Bench Memos

Re: No Protestant Justices

One of the ugly aspects of the diversity game is that it requires classification of individuals along crude racial lines.  As a younger and wiser Justice Stevens wrote thirty years ago, “If the National Government is to make a serious effort to define racial classes by criteria that can be administered objectively, it must study precedents such as the First Regulation to the Reich’s Citizenship Law of November 14, 1935.”

The classification of individuals along religious lines may also present delicate and unwelcome issues, especially if the distribution of benefits—such as a Supreme Court seat—turns in whole or in part on the basis of religious affiliation.  What counts?  Self-identification?  Upbringing?  Current or recent practice?  Formal affiliation with, or recognition by, a religious community?  Some combination of these?  Something else?
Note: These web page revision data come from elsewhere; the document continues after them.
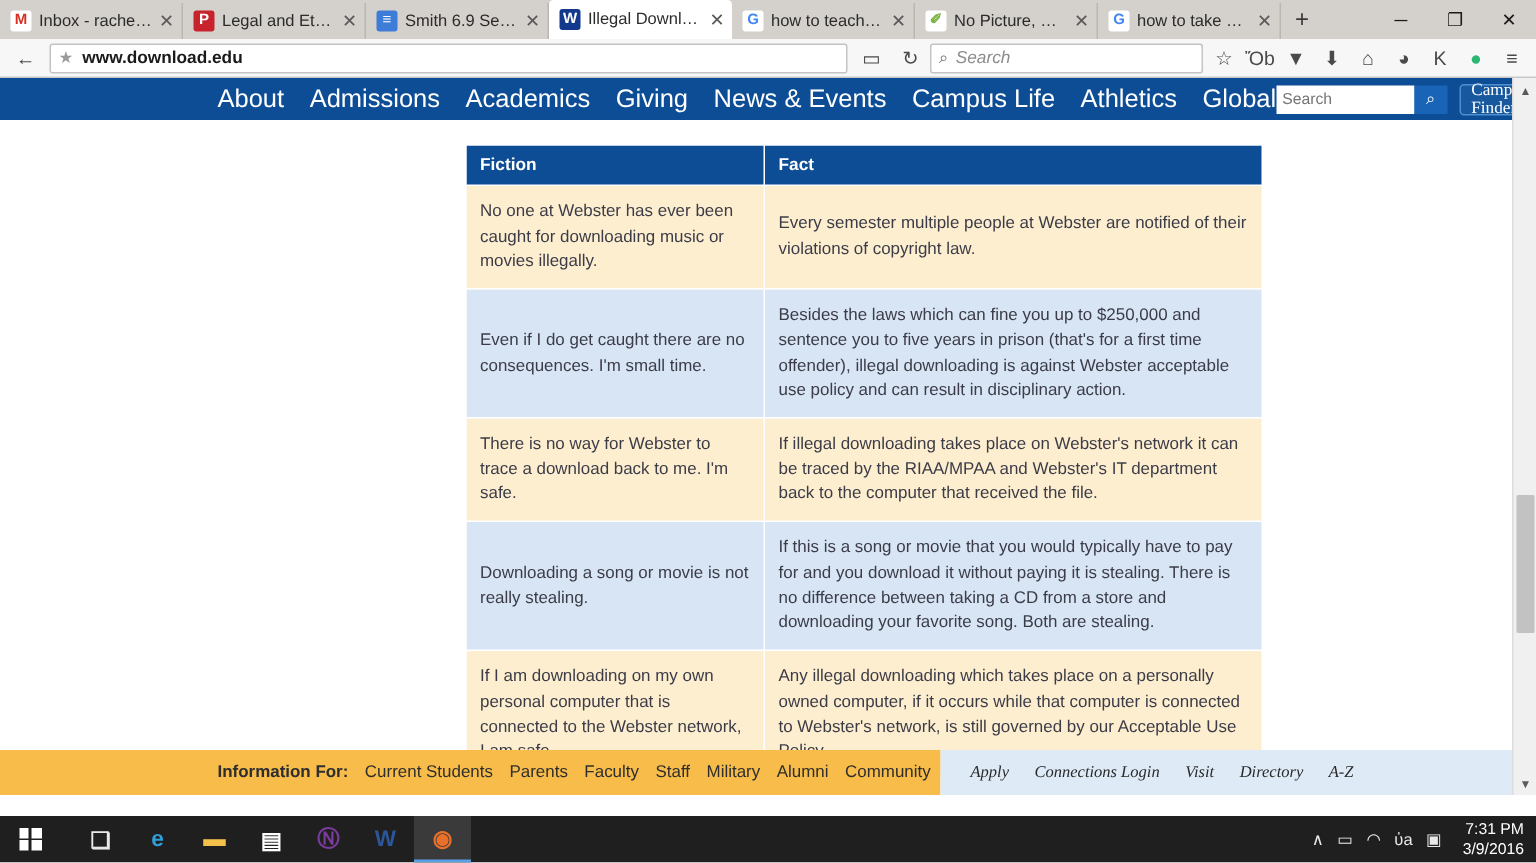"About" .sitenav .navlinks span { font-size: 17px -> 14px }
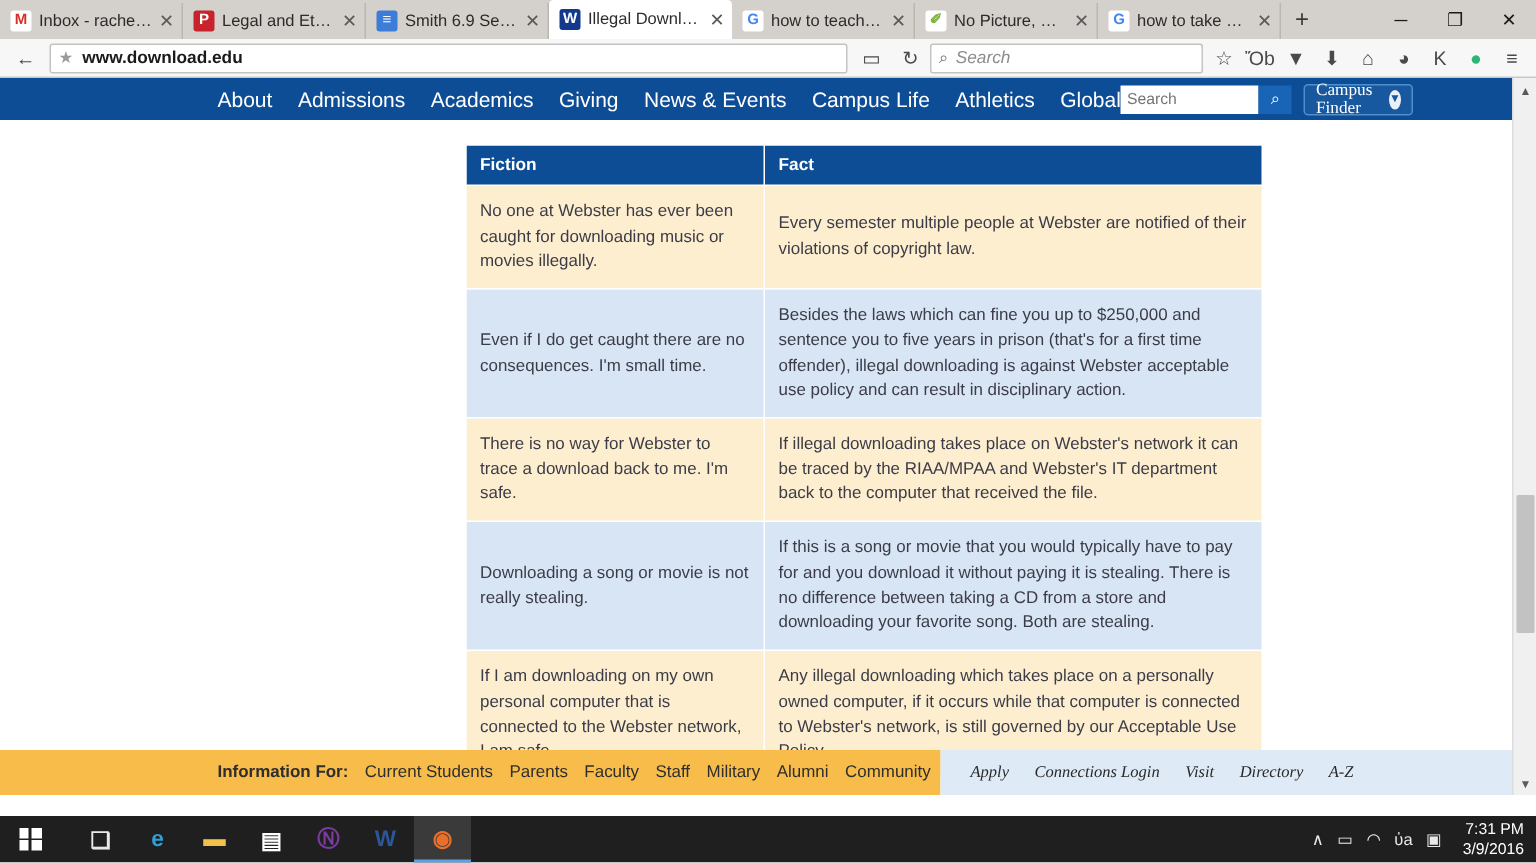"Apply" .footright span { font-size: 11px -> 14px }
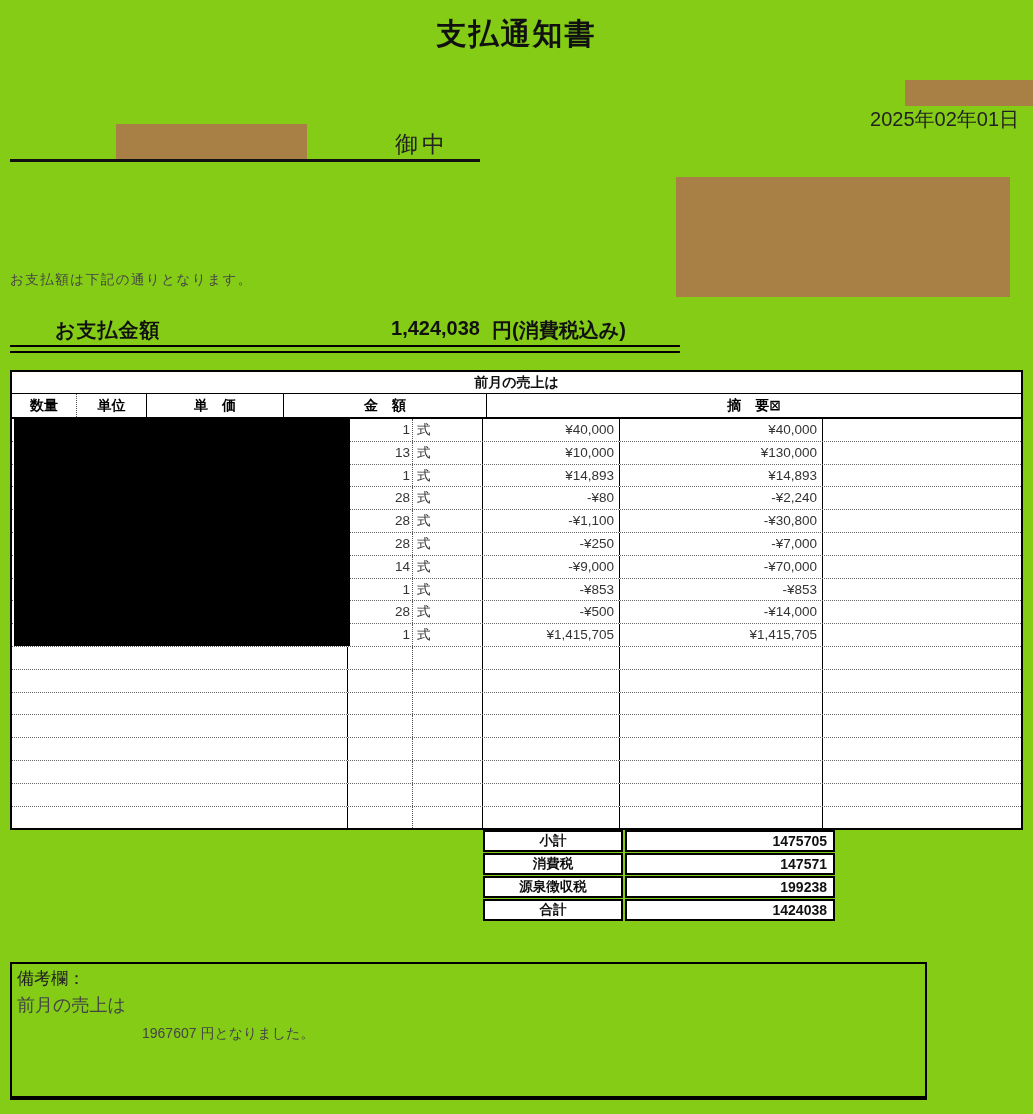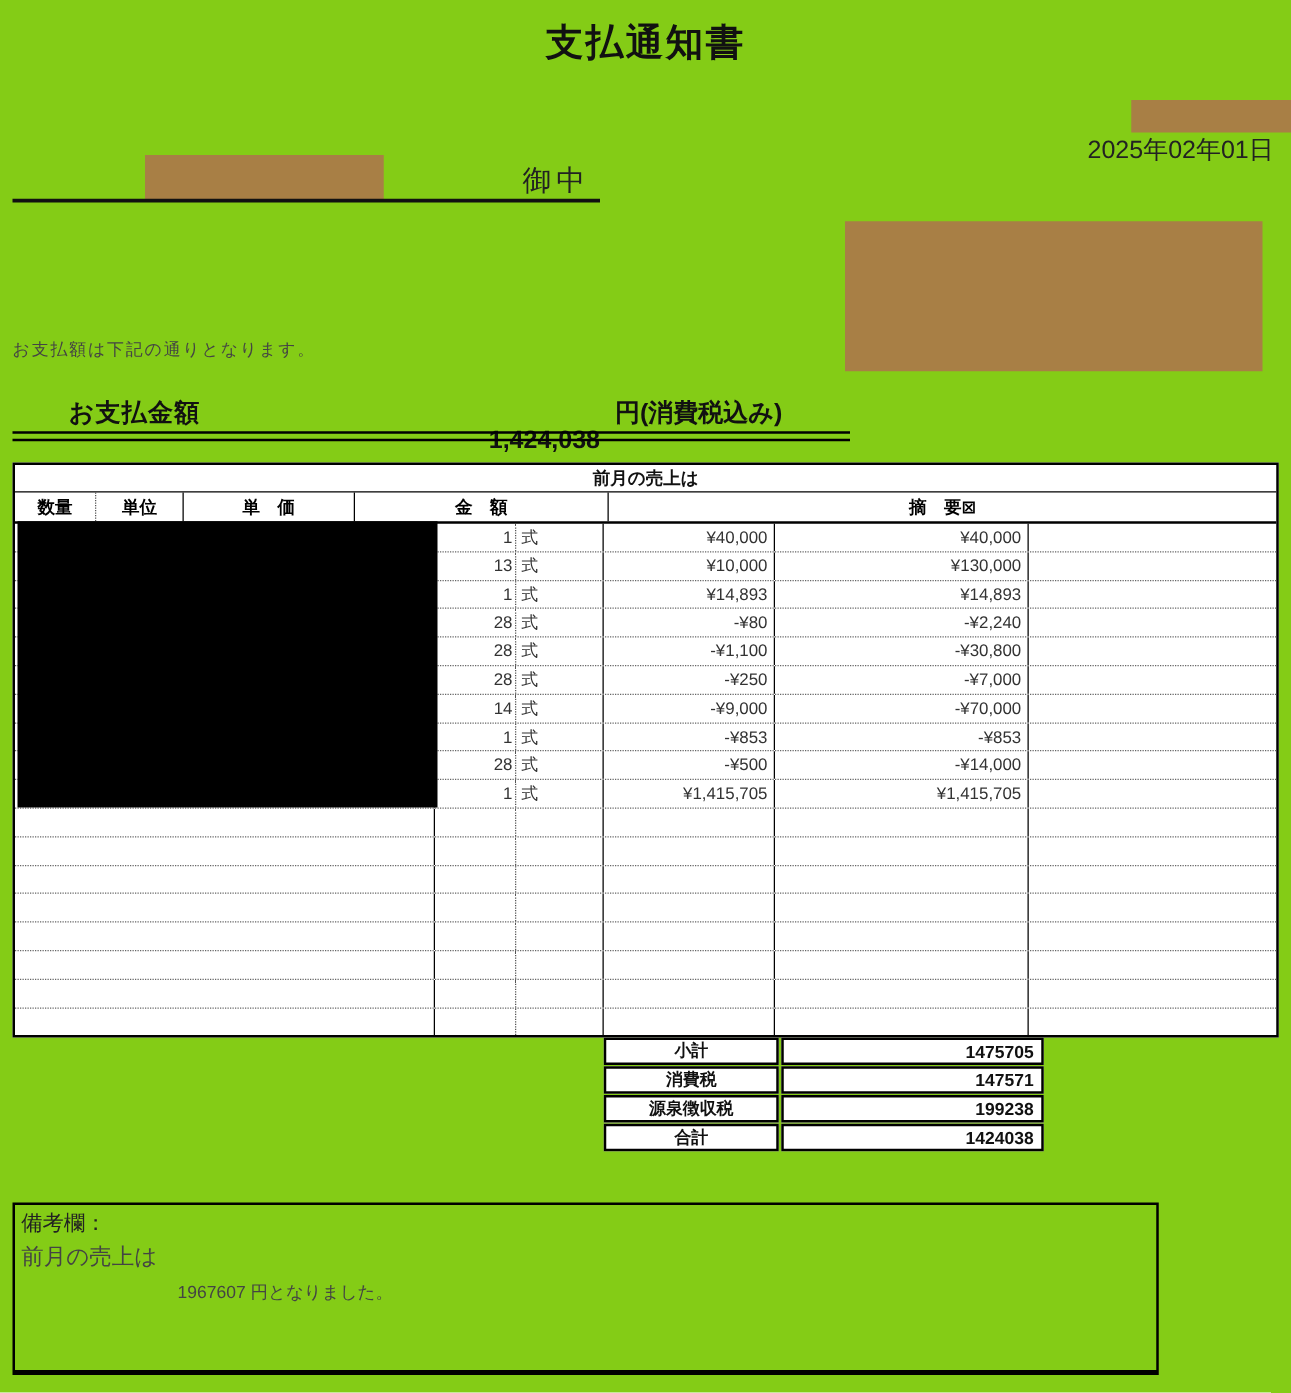"御中" .recipient-honorific { left: 418px -> 395px }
In this regard, I’ll note, in the context of the prospect that filling Justice Stevens’s vacancy may result in no Protestants on the Court, that I’ve been hearing some folks identify Seventh Circuit judge Diane Wood as a Protestant.  I have zero interest in exploring, much less opining on, this question.  But for the diversity mavens who do, I will note that a Chicago Tribune profile of Wood states:

[Wood’s] family attended Presbyterian church [when she was a child], although [Judy] Lenox [her older sister] said she has lost track of her sister’s church attendance practices. A friend said she has not typically attended services during much of her adulthood.